Scaling Groups
Overview
Scaling Groups automatically add or remove instances based on real-time CPU and memory metrics. Define a template (plan, image, networking) and scaling policies, and the system handles the rest.
Key characteristics:
- Horizontal scaling -- Automatically creates and destroys instances to match demand.
- Metric-driven -- Scales based on average CPU or memory usage across the group.
- Template-based -- Every instance in a group uses the same plan, image, and cloud-init configuration.
- Optional Load Balancer integration -- New instances can automatically register as backend targets on a load balancer, and deregister when removed.
- Configurable limits -- Set minimum and maximum instance counts to control costs and availability.
Creating a Scaling Group
- Navigate to Scaling Groups in the sidebar (under Compute)
- Click Create Scaling Group
- Fill in the configuration:
Configuration Fields
| Field | Description |
|---|---|
| Name | A descriptive name for the group |
| Location | The data center / hypervisor group to deploy in (must have autoscaling enabled) |
| Plan Type | Select a plan category |
| Plan | The instance plan (CPU, RAM, Storage) for all instances in the group |
| Image | The OS or custom image to deploy. Choose from General (base images) or My Images (your custom snapshots) |
| Cloud-Init | Optional YAML configuration applied to every instance at boot |
| SSH Keys | Optional SSH keys injected into instances |
| User Scripts | Optional scripts to run on instance creation |
| VPC + Subnet | Optional VPC networking. Instances are deployed into the selected subnet |
| Load Balancer | Optional. Select a load balancer and backend to auto-register instances as targets |
| Min Instances | Minimum number of instances to maintain (default: 1). The group will always keep at least this many running |
| Max Instances | Maximum number of instances allowed (default: 5). Scaling will never exceed this |
- Click Create
If min instances is greater than 0, the initial instances are deployed immediately.
Managing a Scaling Group
Click Manage (cog icon) on any scaling group to access its management page.
Overview
The overview card displays the group's configuration: location, plan, image, VPC/subnet, load balancer, current instance count vs limits, and cloud-init config. You can edit:
- Plan -- Click "Change" to select a new plan type and plan. New instances will use the updated plan.
- Min/Max Instances -- Click "Edit" to adjust limits. If the new minimum exceeds the current count, instances are created immediately. If the new maximum is below the current count, excess instances are removed.
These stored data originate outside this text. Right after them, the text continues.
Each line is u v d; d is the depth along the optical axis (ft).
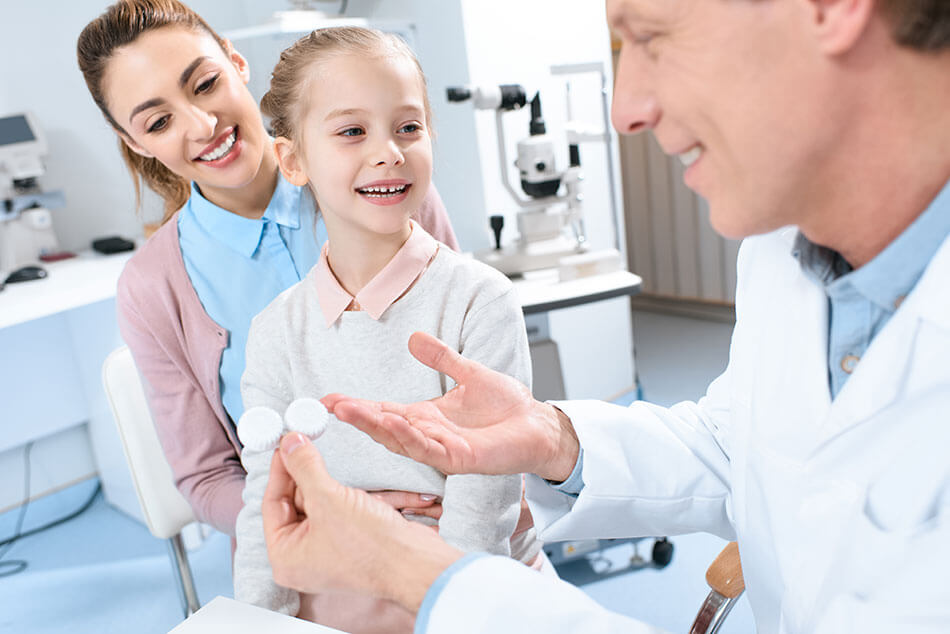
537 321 7.02
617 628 1.94
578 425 2.73
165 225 4.22
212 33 4.10
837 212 1.84
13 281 7.34
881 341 1.95
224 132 3.88
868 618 1.77
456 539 2.93
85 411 8.88
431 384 3.16
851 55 1.59
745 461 2.55
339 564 2.13
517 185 8.82
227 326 4.05
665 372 10.73
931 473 1.93
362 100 3.01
- Cloud-Init -- Click "Edit" to modify the cloud-init YAML in a code editor. Changes apply to new instances only.
Pause / Resume
- Pause stops all automatic scaling evaluations. No instances are created or destroyed while paused. Existing instances continue running.
- Resume reactivates scaling. If the current count is below minimum, instances are created immediately.
Destroy
Destroying a scaling group removes all its instances, policies, and activity history. This action is permanent.
Scaling Policies
Policies define the rules for when and how the group scales. A group can have multiple policies (e.g., one for CPU and one for memory).
Creating a Policy
From the scaling group management page, click Add Policy and configure:
| Field | Description |
|---|---|
| Metric | CPU or Memory -- the metric to monitor |
| Scale Up Threshold | Percentage (1-100). When the group average exceeds this, instances are added |
| Scale Down Threshold | Percentage (0-99). When the group average drops below this, instances are removed |
| Scale Up Step | Number of instances to add per scale-up event (default: 1) |
| Scale Down Step | Number of instances to remove per scale-down event (default: 1) |
| Scale Up Cooldown | Seconds to wait after a scale-up before allowing another (default: 300) |
| Scale Down Cooldown | Seconds to wait after a scale-down before allowing another (default: 600) |
| Evaluation Interval | How often the metric is checked, in seconds (default: 30) |
| Evaluation Window | How far back to average the metric, in seconds (default: 120) |
How Evaluation Works
- The system checks active scaling groups every 30 seconds
- For each policy whose evaluation interval has elapsed, it collects the average metric across all running instances in the group
- If the average exceeds the scale up threshold and the cooldown has elapsed, instances are added (up to the max)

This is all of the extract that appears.